Source passage:
——————————
Did Cities Fail Us?
It was an ugly week. Let's start with some poetry:
“I was leaving the South
to fling myself into the unknown . . .
I was taking a part of the South
to transplant in alien soil,
to see if it could grow differently,
if it could drink of new and cool rains,
bend in strange winds,
respond to the warmth of other suns
and, perhaps, to bloom.”
These words were written by Richard Wright to describe his migration from Memphis, Tennessee to Chicago in 1926. Slavery has been formally abolished sixty years earlier. But in the southern United States, a variety of laws kept Black people segregated and made it difficult for them to vote.
Wright and his family were part of the Great Migration of millions of Black Americans who headed north, to large industrial cities, in search of a better future. The Great Migration of 1916-1970 was "one of the largest and most rapid mass internal movements in history". The Warmth of Other Suns gave its name to a book about that migration.
But Black Americans were not only pulled north by the promise of industrial cities. They were also pushed out by the diminishing need for labor in the agricultural south.
As Nicholas Lemann points out, African slaves were brought to America mainly to pick cotton. "For hundreds of years, the plurality of African-Americans were connected directly or indirectly to the agriculture of cotton".
The invention of the Cotton Gin in the 18th Century automated the removal of sticky green seeds from white cotton bolls. This made the production of cotton so profitable that it drove up demand for land — and for slaves. It also made it possible to commercialize new cotton crops that could be planted away from the coast. As a result, slavery expanded inland across the American south.
In the second half of the 19th Century, the American Civil War abolished slavery, but the fields still needed workers. A new system of sharecropping arose to replace the old system of slavery.
Under the new system, poor African Americans (as well as a smaller share of poor whites) were allowed to live and work on a piece of land owned by someone else in exchange for a share of the crop they produced. The landowner provided sharecroppers with housing and the materials required to work the land. Segregation played an important role in sustaining this economic arrangement by "ensuring that most blacks would have no arena of opportunity in life except for the cotton fields".
Then came another technological leap. John and Mack Rust started experimenting with mechanical cotton pickers in the 1920s. But the Great Depression and, later, World War II made it difficult for them to secure financing and manufacturing capacity to scale their idea. But as the war ended, cotton picking was finally becoming more mechanized — requiring far less labor.
This new technology had undermined the old economic system of sharecropping (and segregation) in the south. And it pushed Black people to seek new opportunities elsewhere. As Lemann points out, "between 1910 and 1970, six and a half million black Americans moved from the South to the North; five million of them moved after 1940, during the time of the mechanization of cotton farming."
——————————
Record excerpts:
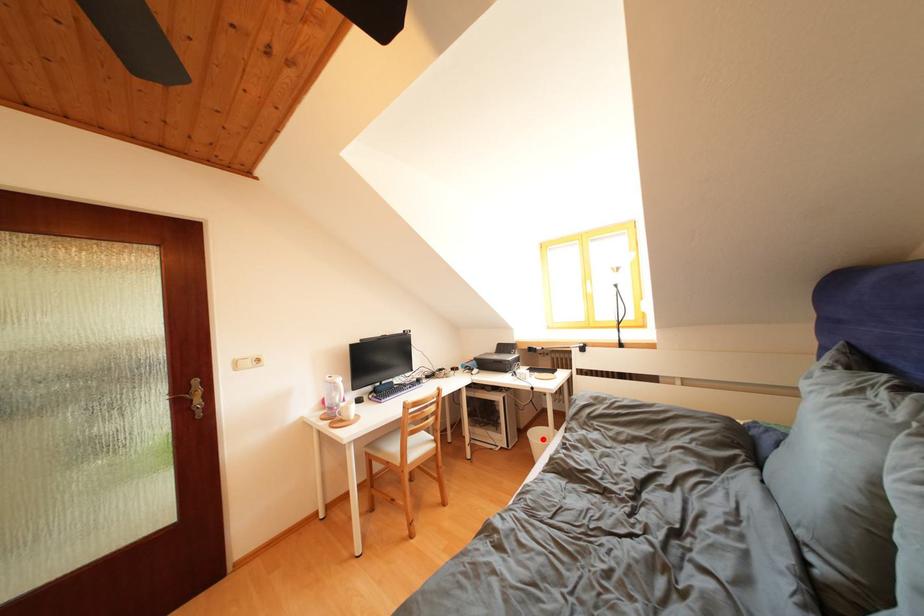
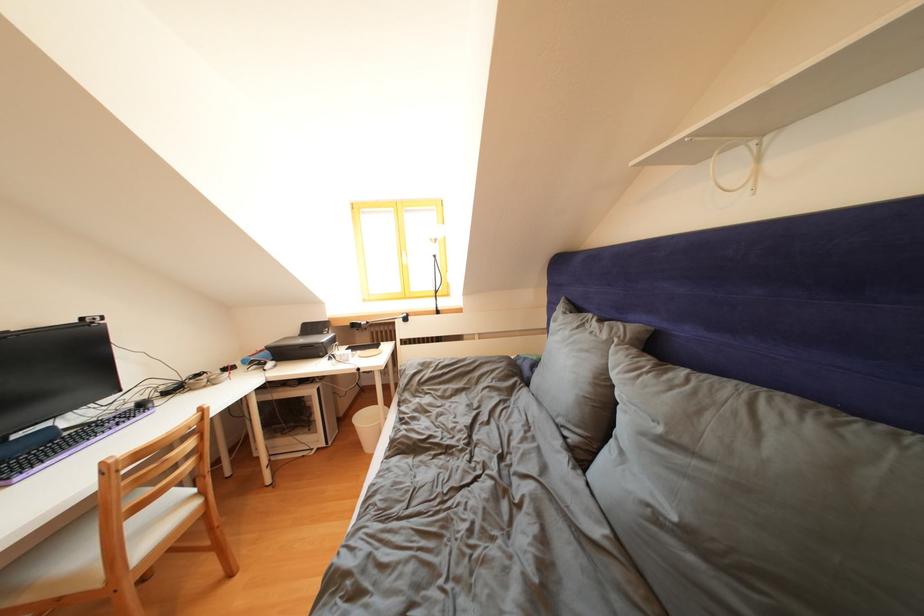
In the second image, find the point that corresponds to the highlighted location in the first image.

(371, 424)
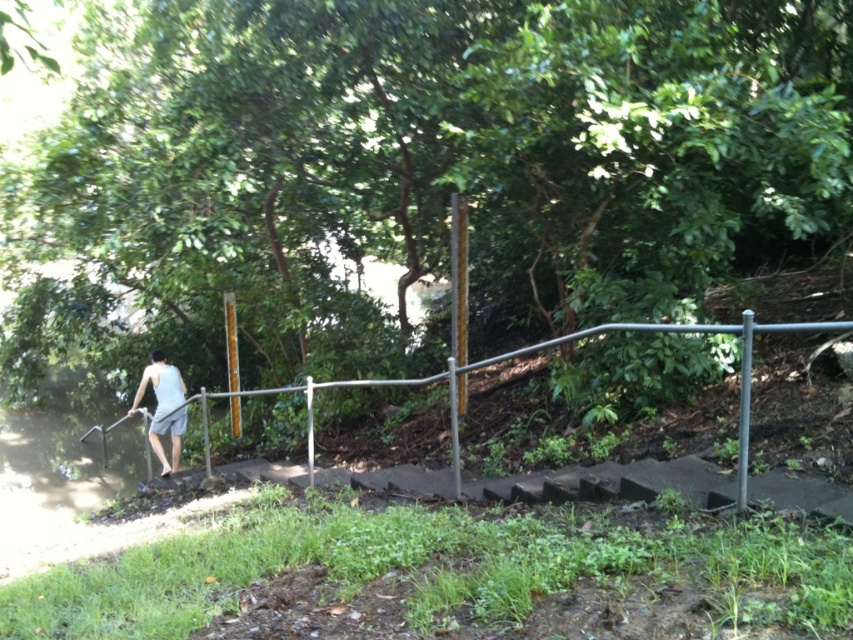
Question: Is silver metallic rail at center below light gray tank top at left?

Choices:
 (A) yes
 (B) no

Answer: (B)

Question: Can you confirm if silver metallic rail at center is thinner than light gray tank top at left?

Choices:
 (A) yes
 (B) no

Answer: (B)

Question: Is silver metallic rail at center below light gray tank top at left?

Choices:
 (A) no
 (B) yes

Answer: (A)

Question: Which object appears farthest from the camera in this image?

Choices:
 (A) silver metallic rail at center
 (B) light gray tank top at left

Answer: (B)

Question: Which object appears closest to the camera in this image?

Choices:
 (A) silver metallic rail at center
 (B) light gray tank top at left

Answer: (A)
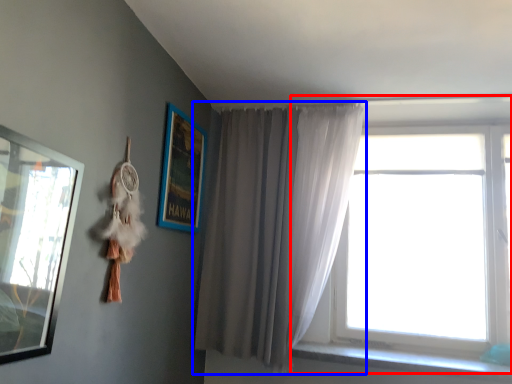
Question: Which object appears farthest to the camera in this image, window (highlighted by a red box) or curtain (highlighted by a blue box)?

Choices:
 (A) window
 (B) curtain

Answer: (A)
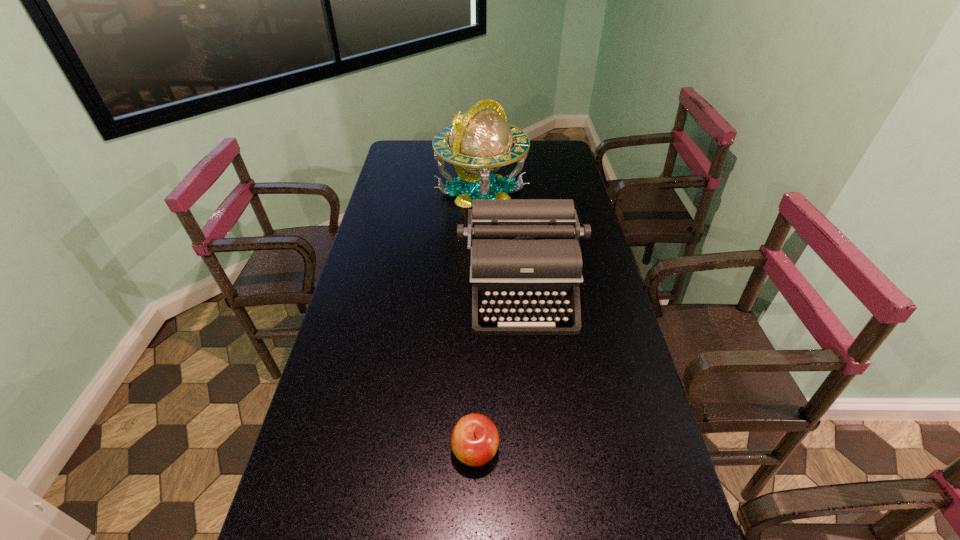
——————————
Exercise 1: Decide whether each statement agrees with the passage on the Great Migration, answering yes or no and quoting the deciding words: (a) Richard Wright moved from Memphis to Chicago in 1926; (b) John and Mack Rust began experimenting with mechanical cotton pickers in the 1940s; (c) landowners supplied sharecroppers with housing.
Exercise 2: Duplicate the passage on the Great Migration, starting at "These words were" and ending at "the agricultural south.".
Exercise 3: List every person named in the passage on the Great Migration.
None of the entries have any bearing on what follows.

Task solution 1:
(a) Yes: "to describe his migration from Memphis, Tennessee to Chicago in 1926"
(b) No: "John and Mack Rust started experimenting with mechanical cotton pickers in the 1920s"
(c) Yes: "The landowner provided sharecroppers with housing and the materials required to work the land"

Task solution 2:
These words were written by Richard Wright to describe his migration from Memphis, Tennessee to Chicago in 1926. Slavery has been formally abolished sixty years earlier. But in the southern United States, a variety of laws kept Black people segregated and made it difficult for them to vote.
Wright and his family were part of the Great Migration of millions of Black Americans who headed north, to large industrial cities, in search of a better future. The Great Migration of 1916-1970 was "one of the largest and most rapid mass internal movements in history". The Warmth of Other Suns gave its name to a book about that migration.
But Black Americans were not only pulled north by the promise of industrial cities. They were also pushed out by the diminishing need for labor in the agricultural south.

Task solution 3: Richard Wright, Nicholas Lemann, John Rust, Mack Rust